COLUMN: The Ely Grumpster looks at the extrovert/introvert divide

PUBLISHED: 07:24 03 October 2018 | UPDATED: 09:31 03 October 2018

The Ely Grumpster

The Ely Grumpster


• This week’s missive looks at the extrovert/introvert divide – what are the character differences and who might fit into each category.

I end with an example of damaging pseudo-psychology, which enriches and misleads in equal measure.

• Being forced into an unpleasant situation (presenting to a large audience) has forcefully reminded me of the futility of the “square peg, round hole” mentality and why you should just be yourself.

• There is no categorical divide between an extrovert and an introvert. Personality is a spectrum. Some people use learned behaviour to suppress natural attributes.

Others possess a combination of seemingly contradictory characteristics. So, I have focused on the extreme end of the divide, with three examples of discernable contrast.

• Social gatherings: extroverts will hold court at the centre of a large group, or work the room, constantly looking over their companion’s shoulder for the next person they can bore to death.

Introverts prefer small groups or one to ones and shy from talking about themselves - listening to and expressing genuine interest in the other person.

• Work situations: if something goes well or badly, the extrovert will respectively claim success and blame others.

The introvert will herald the benefits of collective team effort and if things go wrong, look at their own failings rather than the short-comings of companions.

• Decision making. Extroverts will make rapid calls on the basis of gut feel. Introverts will weigh up the evidence and come to an informed decision.

Former is essential in a combat zone. Not so good if you have your finger on the nuclear button, or are managing a multi-billion pension fund.

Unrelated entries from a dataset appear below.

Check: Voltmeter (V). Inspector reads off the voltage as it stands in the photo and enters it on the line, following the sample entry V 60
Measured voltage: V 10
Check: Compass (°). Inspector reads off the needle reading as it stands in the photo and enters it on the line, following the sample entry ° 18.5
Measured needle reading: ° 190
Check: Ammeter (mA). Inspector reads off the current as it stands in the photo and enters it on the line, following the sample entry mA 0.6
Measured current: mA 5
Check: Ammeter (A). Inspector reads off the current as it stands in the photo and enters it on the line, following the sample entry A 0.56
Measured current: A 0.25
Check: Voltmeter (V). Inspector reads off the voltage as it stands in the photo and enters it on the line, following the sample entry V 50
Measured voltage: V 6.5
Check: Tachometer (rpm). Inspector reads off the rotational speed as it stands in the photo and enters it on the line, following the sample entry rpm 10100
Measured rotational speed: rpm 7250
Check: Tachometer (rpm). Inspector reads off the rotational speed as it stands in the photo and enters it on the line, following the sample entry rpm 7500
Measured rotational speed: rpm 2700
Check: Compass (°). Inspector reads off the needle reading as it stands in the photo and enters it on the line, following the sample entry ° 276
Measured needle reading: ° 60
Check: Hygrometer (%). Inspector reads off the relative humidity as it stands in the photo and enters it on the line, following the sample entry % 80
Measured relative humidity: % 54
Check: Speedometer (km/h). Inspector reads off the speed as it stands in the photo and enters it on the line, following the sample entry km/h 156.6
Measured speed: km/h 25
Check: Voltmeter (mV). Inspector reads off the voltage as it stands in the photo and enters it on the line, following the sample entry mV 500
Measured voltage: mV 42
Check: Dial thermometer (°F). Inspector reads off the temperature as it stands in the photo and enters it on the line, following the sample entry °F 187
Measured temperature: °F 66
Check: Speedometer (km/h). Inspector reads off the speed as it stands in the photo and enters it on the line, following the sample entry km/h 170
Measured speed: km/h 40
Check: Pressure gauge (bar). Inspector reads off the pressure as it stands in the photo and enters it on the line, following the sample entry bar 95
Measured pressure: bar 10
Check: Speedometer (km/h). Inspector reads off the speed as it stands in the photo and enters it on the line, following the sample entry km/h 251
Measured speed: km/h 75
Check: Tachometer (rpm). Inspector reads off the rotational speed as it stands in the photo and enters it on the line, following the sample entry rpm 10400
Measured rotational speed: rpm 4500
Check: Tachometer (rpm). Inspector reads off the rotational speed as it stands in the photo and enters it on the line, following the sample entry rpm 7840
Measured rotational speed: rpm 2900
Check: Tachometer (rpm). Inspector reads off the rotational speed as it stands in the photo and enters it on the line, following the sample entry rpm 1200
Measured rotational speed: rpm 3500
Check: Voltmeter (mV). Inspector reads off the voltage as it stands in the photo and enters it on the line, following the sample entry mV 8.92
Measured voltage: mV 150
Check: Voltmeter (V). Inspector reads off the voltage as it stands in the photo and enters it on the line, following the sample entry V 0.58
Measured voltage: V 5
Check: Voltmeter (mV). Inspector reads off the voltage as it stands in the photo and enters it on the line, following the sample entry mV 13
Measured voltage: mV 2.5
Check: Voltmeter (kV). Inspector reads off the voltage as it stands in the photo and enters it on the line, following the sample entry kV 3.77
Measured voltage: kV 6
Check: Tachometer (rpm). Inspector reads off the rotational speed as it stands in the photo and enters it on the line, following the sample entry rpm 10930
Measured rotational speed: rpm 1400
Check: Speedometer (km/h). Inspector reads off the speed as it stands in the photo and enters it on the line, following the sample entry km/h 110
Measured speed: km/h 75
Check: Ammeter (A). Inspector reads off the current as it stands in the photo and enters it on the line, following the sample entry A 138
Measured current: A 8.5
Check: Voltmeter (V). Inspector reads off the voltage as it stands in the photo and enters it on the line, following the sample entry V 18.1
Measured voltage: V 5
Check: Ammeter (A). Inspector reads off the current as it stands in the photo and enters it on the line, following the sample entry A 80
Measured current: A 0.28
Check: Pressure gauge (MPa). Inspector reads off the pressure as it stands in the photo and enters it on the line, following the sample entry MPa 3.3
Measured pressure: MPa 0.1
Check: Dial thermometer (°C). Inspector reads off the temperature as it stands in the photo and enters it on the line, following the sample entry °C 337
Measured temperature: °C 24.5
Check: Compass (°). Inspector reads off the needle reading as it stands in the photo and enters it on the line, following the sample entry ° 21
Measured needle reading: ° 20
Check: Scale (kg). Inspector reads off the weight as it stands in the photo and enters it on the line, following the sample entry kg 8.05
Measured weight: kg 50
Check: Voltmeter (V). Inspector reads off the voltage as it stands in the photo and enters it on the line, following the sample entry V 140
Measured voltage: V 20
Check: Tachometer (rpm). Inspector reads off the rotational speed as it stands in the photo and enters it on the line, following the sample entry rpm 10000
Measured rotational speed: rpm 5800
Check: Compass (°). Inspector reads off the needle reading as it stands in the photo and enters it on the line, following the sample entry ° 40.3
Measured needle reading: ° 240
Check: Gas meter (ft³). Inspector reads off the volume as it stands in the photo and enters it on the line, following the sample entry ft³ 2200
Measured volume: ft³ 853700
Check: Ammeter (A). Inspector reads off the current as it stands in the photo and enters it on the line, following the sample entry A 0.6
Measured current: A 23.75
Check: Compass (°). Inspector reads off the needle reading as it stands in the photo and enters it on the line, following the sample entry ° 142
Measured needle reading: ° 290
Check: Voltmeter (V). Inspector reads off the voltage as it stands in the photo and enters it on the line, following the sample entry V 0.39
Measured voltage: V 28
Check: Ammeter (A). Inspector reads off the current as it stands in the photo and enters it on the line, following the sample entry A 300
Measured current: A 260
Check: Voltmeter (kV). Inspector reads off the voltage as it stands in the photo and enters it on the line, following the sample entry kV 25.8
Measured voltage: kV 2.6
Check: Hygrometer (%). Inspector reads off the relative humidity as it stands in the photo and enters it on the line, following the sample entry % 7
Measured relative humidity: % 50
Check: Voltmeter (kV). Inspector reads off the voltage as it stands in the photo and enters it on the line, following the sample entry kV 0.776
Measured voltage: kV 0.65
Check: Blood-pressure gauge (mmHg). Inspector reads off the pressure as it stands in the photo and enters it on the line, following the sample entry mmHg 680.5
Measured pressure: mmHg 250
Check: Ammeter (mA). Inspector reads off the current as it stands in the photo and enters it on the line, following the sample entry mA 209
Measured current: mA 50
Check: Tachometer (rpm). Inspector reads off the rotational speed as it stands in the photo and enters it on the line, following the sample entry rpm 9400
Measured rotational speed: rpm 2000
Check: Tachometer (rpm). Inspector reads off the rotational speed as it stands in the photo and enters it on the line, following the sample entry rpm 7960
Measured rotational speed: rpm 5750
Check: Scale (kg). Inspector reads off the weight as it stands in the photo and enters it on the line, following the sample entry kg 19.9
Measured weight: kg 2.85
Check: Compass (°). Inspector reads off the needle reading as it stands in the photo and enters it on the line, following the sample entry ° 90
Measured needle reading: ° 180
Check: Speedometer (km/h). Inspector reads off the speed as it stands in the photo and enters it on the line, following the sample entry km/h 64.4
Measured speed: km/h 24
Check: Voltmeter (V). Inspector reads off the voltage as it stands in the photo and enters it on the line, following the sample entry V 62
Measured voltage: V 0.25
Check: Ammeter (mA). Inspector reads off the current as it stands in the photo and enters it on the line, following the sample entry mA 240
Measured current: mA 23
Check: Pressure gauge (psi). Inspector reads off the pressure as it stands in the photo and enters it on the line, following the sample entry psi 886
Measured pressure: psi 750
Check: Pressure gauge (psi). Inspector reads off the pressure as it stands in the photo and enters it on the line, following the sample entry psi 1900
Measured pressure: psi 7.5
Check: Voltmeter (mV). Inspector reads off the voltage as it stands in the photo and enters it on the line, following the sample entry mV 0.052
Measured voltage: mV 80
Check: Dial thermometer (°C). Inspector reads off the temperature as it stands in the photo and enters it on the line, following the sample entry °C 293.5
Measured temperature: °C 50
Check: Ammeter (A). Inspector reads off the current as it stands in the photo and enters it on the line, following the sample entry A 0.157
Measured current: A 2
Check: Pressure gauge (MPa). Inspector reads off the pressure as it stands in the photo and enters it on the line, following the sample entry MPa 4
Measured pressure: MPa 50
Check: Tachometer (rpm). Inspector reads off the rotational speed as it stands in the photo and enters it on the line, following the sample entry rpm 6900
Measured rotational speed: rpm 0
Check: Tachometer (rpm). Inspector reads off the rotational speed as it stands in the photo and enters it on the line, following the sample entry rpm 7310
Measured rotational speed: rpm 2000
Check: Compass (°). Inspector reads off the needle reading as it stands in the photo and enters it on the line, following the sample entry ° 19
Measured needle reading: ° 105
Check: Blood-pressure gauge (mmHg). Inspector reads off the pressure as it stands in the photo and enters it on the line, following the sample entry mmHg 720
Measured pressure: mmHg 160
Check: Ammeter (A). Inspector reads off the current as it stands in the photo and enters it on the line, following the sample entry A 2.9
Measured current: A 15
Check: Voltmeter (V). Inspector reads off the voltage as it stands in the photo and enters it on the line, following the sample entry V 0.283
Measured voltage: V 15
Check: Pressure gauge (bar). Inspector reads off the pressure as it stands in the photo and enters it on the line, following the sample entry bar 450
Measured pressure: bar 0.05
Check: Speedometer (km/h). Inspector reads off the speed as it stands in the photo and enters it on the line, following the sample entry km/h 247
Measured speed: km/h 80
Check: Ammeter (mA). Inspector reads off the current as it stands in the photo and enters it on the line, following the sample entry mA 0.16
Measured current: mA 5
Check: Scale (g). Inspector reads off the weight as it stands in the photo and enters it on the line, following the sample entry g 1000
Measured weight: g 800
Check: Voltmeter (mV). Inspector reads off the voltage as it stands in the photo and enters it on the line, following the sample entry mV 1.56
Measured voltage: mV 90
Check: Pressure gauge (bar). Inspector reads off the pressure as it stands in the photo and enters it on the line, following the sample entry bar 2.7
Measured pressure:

Trump, Branson and Boris are natural extroverts. Gordon Brown and Bill Gates are introverts. Bill Clinton is an extrovert with learned introvert behaviours. Theresa May the opposite.

• In Susan Cain’s brilliant book “Quiet”, she describes a conference run by a hyperactive Duracell bunny called Tony Robbins, who for $895, will tell you how to “unleash the power within” and transform yourself into a confident, popular, dynamic success.

It is a myth. An introvert can no easier convert to an extrovert than a domestic cat can turn into a lion. Save your money, recognise what you are and celebrate the fact. With the 2008 crash still fresh in our minds, I have no doubt that one day, the introverts will inherit the earth.